The trouble with an infinite void is that is still trying to contain infinity. In my thinking, theoretically you could just keep travelling ‘for as long as it takes’ until eventually you would arrive at something. Beyond that there might be more somethings, or more nothing, but logically it has to keep continuing. If you put up a brick wall to stop  this never-ending journey, surely there will always be more void and matter of some kind beyond it.

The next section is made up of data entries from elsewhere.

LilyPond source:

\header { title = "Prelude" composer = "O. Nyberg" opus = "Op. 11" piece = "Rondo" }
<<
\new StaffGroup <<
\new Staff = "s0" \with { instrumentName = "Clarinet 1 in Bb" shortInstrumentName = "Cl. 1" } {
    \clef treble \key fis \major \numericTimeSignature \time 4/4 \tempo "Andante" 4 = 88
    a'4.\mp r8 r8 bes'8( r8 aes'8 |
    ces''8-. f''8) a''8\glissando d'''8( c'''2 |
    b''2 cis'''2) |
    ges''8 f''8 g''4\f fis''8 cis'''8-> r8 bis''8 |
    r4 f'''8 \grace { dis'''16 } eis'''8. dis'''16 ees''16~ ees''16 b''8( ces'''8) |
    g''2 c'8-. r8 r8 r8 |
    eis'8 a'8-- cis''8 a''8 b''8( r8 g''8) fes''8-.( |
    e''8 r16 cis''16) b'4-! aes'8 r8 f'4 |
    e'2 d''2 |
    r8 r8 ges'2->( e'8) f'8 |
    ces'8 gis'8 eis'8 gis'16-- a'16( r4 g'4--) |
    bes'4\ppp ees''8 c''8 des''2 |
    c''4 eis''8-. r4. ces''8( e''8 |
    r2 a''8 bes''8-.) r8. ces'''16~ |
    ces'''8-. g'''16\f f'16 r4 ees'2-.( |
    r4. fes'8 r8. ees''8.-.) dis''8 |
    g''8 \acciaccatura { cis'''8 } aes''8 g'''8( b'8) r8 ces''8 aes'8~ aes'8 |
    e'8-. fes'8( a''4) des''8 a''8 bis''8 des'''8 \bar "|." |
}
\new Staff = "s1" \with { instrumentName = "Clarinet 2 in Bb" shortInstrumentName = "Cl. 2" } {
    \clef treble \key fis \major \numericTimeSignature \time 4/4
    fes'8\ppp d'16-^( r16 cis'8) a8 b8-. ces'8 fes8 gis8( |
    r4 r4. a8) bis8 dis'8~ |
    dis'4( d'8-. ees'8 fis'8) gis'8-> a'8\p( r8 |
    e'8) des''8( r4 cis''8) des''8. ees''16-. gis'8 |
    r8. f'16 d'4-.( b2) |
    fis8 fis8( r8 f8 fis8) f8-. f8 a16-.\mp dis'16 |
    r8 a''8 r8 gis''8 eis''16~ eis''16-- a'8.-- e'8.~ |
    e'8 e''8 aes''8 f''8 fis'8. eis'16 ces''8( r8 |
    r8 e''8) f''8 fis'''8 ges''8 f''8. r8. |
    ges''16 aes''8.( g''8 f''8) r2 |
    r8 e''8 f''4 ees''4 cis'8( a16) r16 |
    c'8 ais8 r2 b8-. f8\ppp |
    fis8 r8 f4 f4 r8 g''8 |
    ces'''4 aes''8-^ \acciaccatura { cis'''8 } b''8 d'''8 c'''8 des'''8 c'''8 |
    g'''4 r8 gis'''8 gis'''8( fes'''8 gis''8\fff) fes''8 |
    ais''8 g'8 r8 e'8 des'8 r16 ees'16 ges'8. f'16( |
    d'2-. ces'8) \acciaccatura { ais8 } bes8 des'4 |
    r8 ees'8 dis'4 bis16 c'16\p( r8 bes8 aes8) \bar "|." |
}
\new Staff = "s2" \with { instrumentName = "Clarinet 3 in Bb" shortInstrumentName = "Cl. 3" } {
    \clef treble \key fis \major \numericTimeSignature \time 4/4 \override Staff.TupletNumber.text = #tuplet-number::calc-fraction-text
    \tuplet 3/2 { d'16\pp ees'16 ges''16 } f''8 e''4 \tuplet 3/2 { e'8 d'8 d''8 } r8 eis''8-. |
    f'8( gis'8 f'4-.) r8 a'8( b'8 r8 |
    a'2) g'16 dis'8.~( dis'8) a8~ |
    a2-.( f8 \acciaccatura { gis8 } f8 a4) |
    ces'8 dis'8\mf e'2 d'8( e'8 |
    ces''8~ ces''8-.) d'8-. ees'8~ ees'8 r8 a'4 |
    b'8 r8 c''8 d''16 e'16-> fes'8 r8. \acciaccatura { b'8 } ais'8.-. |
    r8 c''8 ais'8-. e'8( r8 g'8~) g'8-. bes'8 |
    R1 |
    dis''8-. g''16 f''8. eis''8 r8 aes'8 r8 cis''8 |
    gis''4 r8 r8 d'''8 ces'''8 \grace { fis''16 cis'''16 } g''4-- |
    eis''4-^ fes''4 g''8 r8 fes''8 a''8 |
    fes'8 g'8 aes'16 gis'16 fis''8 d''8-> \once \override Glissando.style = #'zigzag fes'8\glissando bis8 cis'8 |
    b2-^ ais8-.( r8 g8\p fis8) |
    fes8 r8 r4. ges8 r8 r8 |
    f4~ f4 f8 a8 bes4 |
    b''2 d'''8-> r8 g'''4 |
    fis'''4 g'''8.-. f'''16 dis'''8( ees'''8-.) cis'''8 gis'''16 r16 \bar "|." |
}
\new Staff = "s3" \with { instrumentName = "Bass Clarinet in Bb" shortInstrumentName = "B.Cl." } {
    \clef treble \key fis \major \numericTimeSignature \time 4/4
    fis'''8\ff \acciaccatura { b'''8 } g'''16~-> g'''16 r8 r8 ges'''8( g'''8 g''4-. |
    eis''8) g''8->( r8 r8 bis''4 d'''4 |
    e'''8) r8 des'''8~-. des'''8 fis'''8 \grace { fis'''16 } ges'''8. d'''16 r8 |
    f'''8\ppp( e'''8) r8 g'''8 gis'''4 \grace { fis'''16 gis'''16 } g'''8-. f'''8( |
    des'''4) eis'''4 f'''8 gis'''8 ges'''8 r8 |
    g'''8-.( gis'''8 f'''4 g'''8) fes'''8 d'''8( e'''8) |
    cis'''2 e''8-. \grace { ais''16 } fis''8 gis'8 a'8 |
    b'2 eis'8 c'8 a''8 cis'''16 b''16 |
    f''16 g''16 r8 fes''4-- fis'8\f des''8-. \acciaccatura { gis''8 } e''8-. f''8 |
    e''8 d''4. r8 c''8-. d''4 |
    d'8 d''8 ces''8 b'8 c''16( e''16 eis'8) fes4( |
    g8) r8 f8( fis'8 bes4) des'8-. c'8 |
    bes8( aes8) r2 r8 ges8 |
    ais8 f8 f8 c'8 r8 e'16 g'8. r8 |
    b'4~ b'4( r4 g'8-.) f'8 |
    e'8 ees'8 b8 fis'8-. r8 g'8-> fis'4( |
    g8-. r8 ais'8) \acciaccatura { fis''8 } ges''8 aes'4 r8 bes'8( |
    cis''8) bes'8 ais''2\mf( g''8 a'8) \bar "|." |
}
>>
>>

I’m describing a sort of steady-state infinity, but again that is restricting it to our level of comprehension. If there are no numerical or distance limits at all, then it feels logical (but insane) to hypothesize that there must be an infinite “number” and variety of EVERYTHING. So, am I fantasizing, in a state of madness that, somewhere, there is an “infinite number” of different dimensions beyond the few that we recognize and understand, that an imaginary traveller could cross into? If that is the case, within them there must exist an “infinite number” of things that defy all of our science, religion, logic and understanding – suns circling around planets composed of dancing and singing hippos; and places where time runs backwards! Suggest anything you like; there are no limits at all…. The Big Bang was only the most recent of an “infinite number” of repeated Big Bangs.

The Hippo Paradox

[Ed: I only have one hippo.]

Before you put me away in a secure institution, can anybody rationalize this train of thought better, please? What I have just written sounds utterly crazy nonsense, and yet I still feel that it needs to be addressed, even if, realistically, it is impossible for us to properly explain infinity within the limitations of the human mind.

My guess is that Stephen Hawking’s’ cosmological theory of countless universes, each contained in their own “bubble”, within The Multiverse, sounds like a sensible approach to pondering on the implications of infinity. It could not have been brought into existence by God the Creator. They are incompatible concepts. The choice is an Iron Age view of the Universe or a more knowledgeable view in The Phone Age.